The State Department certified that Honduras met those conditions in fiscal years 2016 and 2017.
Still, many people are leaving because they don’t trust that things will get better, said Rodolfo Pastor, a spokesman for the country’s main opposition party, Libre.
“The majority of the population is probably willing to leave if they can,” he said. “And most who can are.”
Apprehensions of Hondurans at the border fell significantly from fiscal 2014 to 2015, from 90,968 to 33,445 — perhaps in part because of U.S.-funded messaging campaigns that preceded the big increase in aid and warned about the risks of migrating.
But the decline didn’t last. The Border Patrol apprehended 52,952 people from Honduras in fiscal year 2016 and 47,260 last year.
The government has not released complete figures for fiscal year 2018, but the available data show a rise over 2017 in one important measure: The number of people who were apprehended while traveling in family units that include at least one child climbed 76% to 39,439.
In recent years, families have accounted for fewer than half the apprehensions.
At the main bus terminal in San Pedro Sula, hundreds of Hondurans begin the journey north every day.
On a recent evening, 26-year-old Elminton Hernandez sat on the curb, cradling his 2-year-old son in his skinny arms. Nearby, another migrant set down coats for his four children to sleep on as they waited for a bus to Guatemala.
Hernandez said leaving would mean his son wouldn’t grow up to join a gang. But the main thing they were fleeing was hunger.
When there was work in the palm fields, Hernandez earned $8 a day. But after a recent drought, work had been harder to find, and he struggled to feed his family.
“If you eat breakfast, you can’t eat dinner,” he said.
With more Honduran migrants arriving at the U.S. border, the number of people requesting asylum has also risen. In fiscal years 2011 to 2016, a total of 7,350 Hondurans applied for asylum, a 166% increase compared with the five years before that, according to the Transactional Records Access Clearinghouse, a Syracuse University think tank that collects federal data.
During that time period, 80% of asylum claims were denied.
To win asylum, applicants must prove they are at risk of violence based on their religion, race, nationality, politics or “membership in a particular social group,” which in the past has included being a victim of gang violence.

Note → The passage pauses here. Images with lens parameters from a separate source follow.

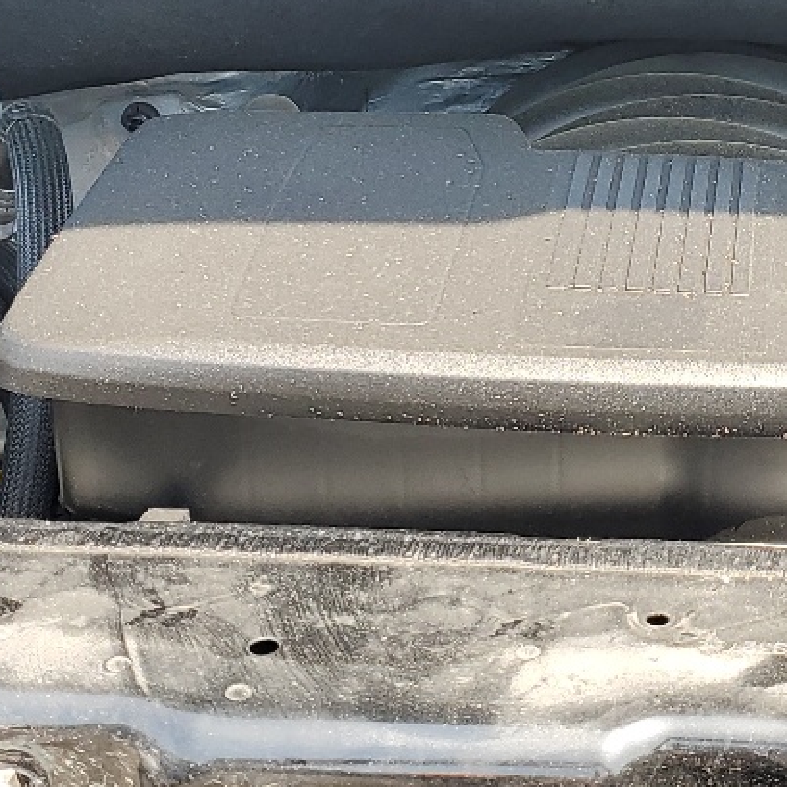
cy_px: 127
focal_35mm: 90
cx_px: 775
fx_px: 2315
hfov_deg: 18.8
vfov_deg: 19.1
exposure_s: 1/323
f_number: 1.5
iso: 50
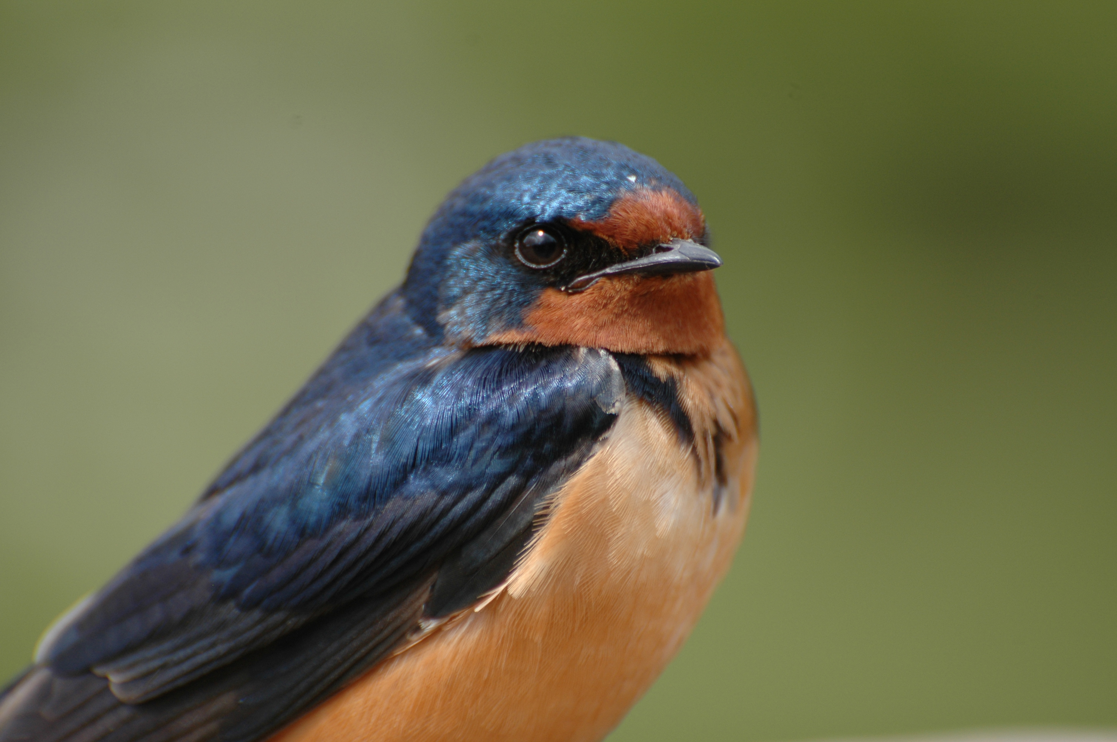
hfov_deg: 4.6
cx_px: 558
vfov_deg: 3.0
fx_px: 13950
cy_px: 371
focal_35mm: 450
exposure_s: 1/320
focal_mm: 300
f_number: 5.6
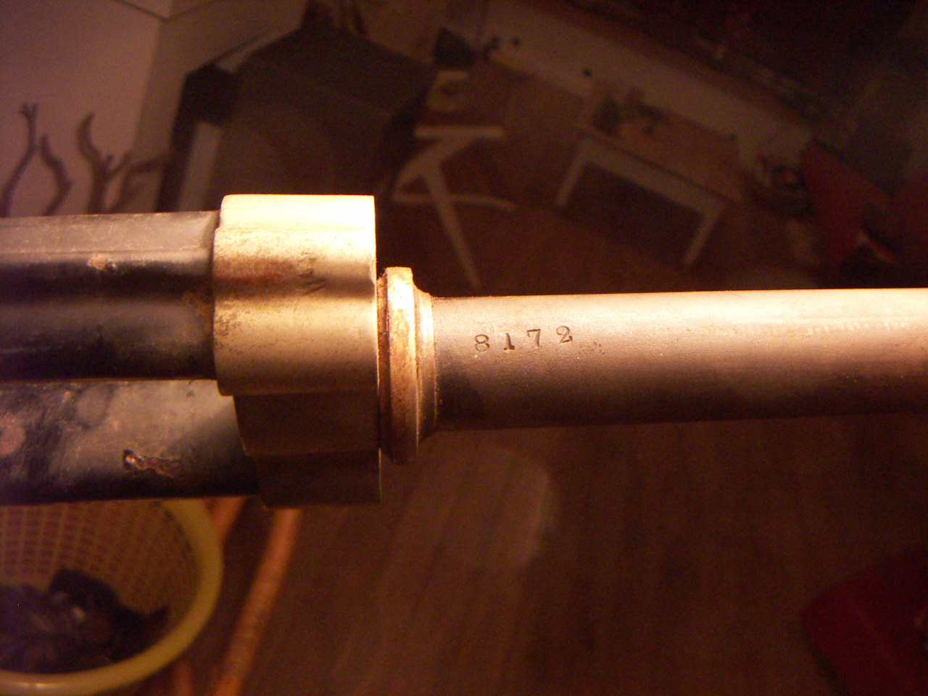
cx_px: 464
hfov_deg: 51.4
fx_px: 965
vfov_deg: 39.7
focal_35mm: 36
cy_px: 348
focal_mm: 4.7
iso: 200
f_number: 2.8
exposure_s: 1/25
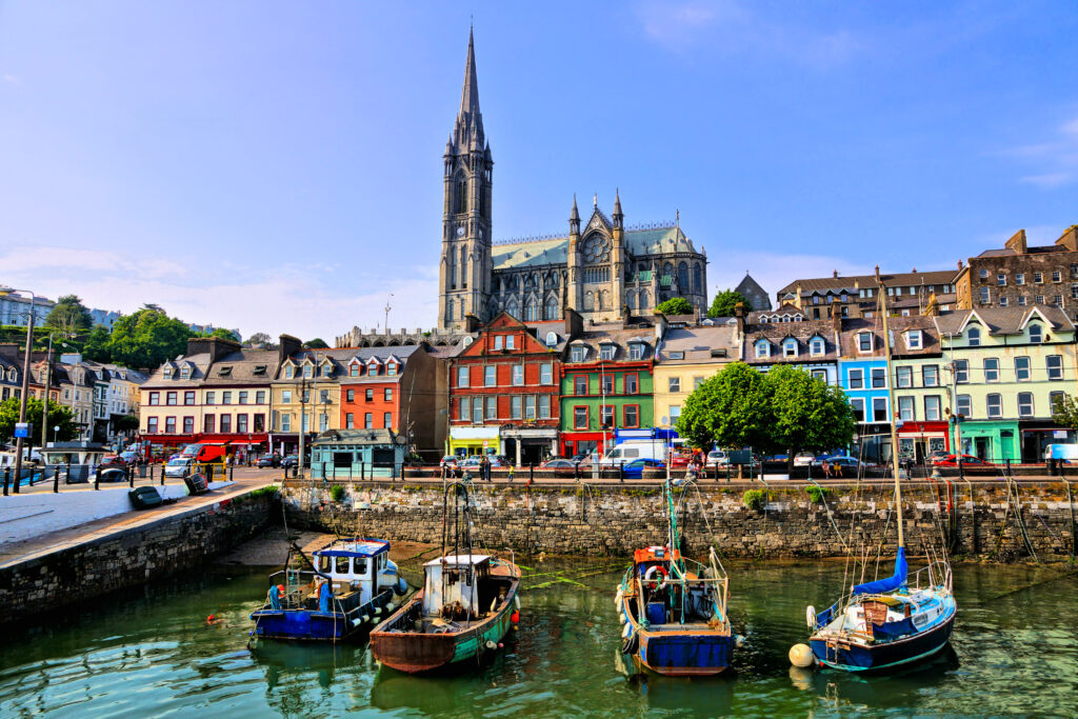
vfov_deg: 53.1
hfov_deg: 73.7
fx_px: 719
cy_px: 360
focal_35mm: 24
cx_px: 539
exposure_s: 1/200
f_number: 10
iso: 100
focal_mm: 16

Immigration law does not consider being poor or unemployed a valid reason.
The Trump administration has sought to exclude gang violence as a reason to grant asylum. It also argues that migrants have incentive to make false asylum claims because they are allowed to live in the United States while their cases are pending.
At the same time, the administration has sought to scale back assistance to the region.

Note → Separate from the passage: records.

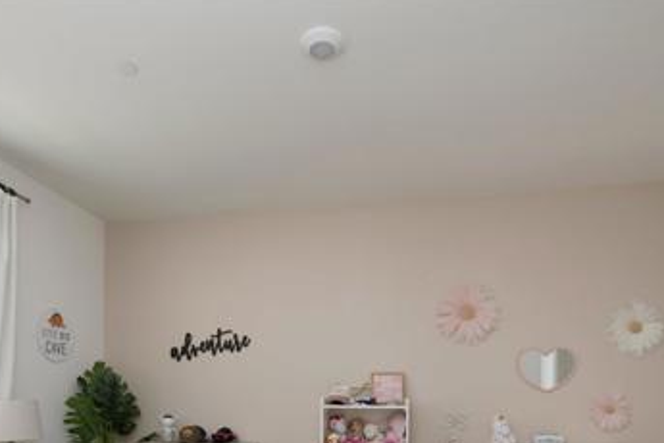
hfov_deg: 69.3
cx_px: 310
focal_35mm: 26
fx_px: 480
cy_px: 404
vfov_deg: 44.8
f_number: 8
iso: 320
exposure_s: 1/125
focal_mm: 14
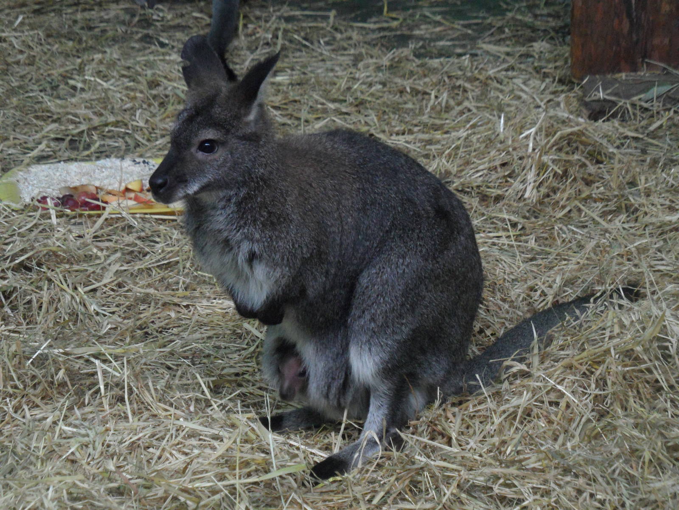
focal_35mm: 120
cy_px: 255
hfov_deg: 16.4
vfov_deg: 12.3
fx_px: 2354
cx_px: 340
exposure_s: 1/6
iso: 400
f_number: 4.4
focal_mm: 20
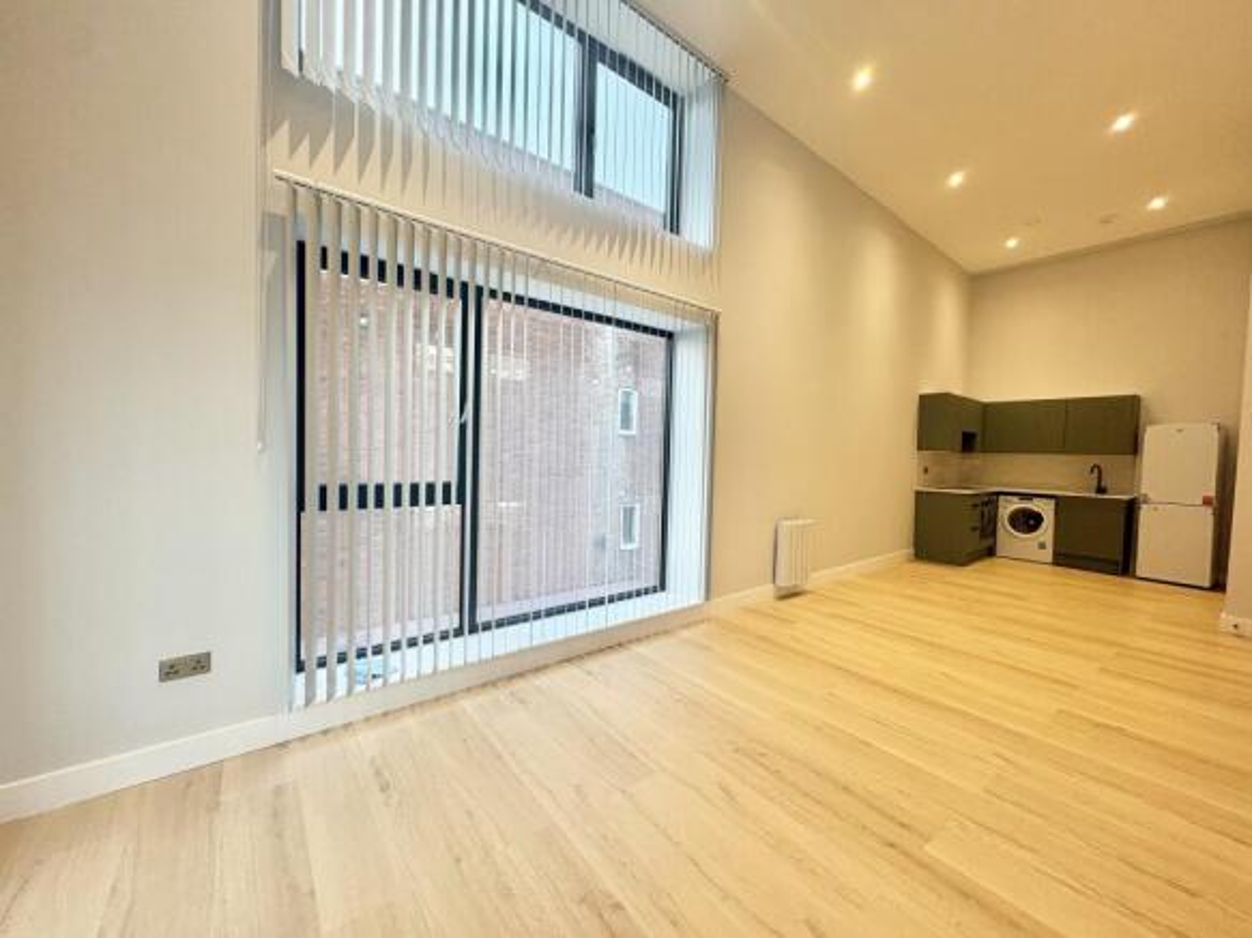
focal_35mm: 14
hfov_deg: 102.1
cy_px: 469
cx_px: 626
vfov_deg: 85.7
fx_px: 506
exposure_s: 1/50
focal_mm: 2.22
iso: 125
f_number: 2.2
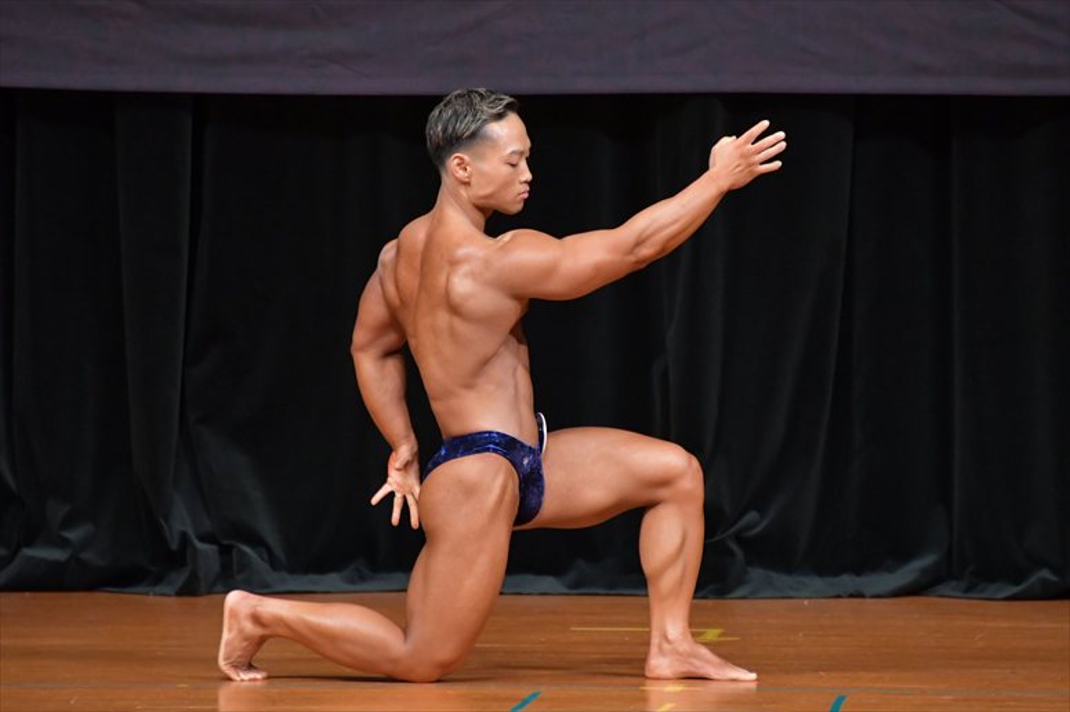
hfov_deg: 4.6
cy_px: 356
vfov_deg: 3.1
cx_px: 535
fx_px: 13369
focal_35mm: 450
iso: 5000
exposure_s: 1/400
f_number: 5.6
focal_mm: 300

The White House requested $66 million for Honduras in its 2019 budget. This fall, Trump threatened to cut aid to the region all together if Honduras, El Salvador and Guatemala did not stop migrant caravans from traveling north.

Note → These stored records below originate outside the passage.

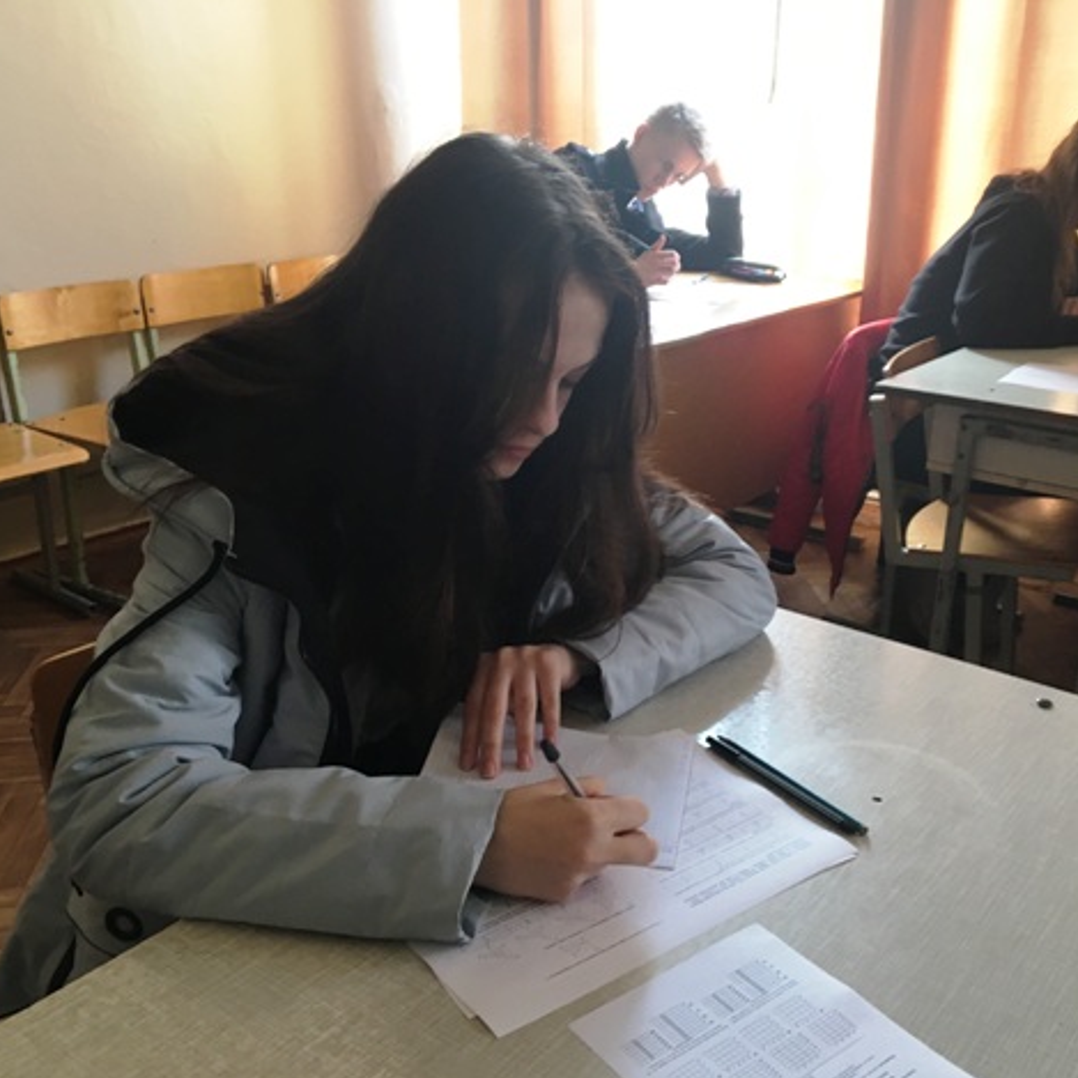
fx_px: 1233
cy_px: 545
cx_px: 641
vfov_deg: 47.2
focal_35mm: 35
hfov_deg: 47.0
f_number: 2.2
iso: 100
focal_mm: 4.15
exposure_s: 1/33
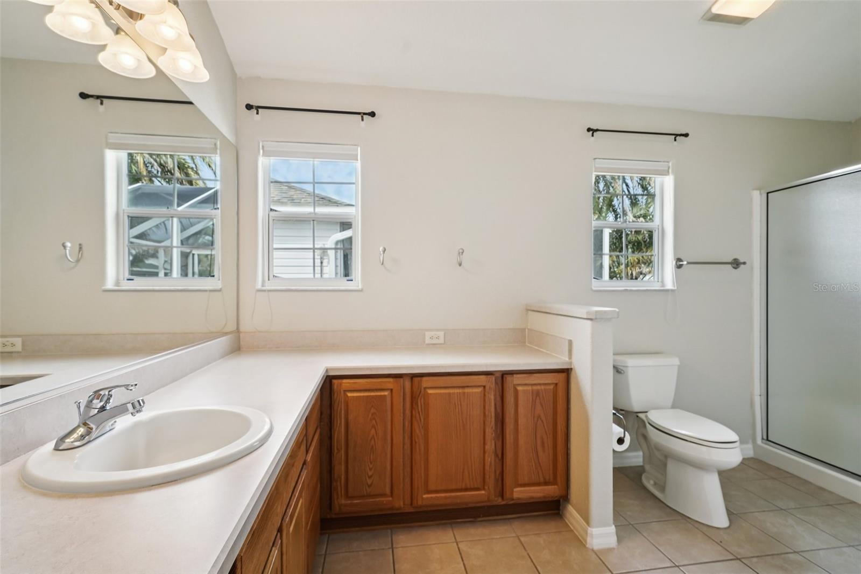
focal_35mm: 16
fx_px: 383
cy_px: 287
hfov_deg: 96.7
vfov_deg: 73.7
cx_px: 430
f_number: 8
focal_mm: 16
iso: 400
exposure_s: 1/45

That could mean the loss of programs like the one that trained Domingo Escalon in community policing.
Once largely confined to his police station, Escalon now spends his days strolling the narrow dirt streets of the San Pedro Sula slum known as Bordo del Rio Blanco.
Men and women wave at him, and barefoot children shout his name, “Escalon!”
The new approach — being a steady and helpful presence in the neighborhood instead of appearing only when something bad happens — has helped reduce violence there, he said.
On a recent afternoon, he stopped by a small shack on the edge of a green cow pasture where Reina Margarita Ordoño, 49, raised her 10 children.
Escalon greeted her, then asked whether she had heard from her 24-year-old son, Elvin. Ordoño shook her head no.
With construction work in Honduras unsteady and no hope of paying for school for his three children, Elvin hoped to make money in the United States.
His mother begged him not to leave. “It’s better to be in your home eating only tortillas and salt than living in a strange place,” she said.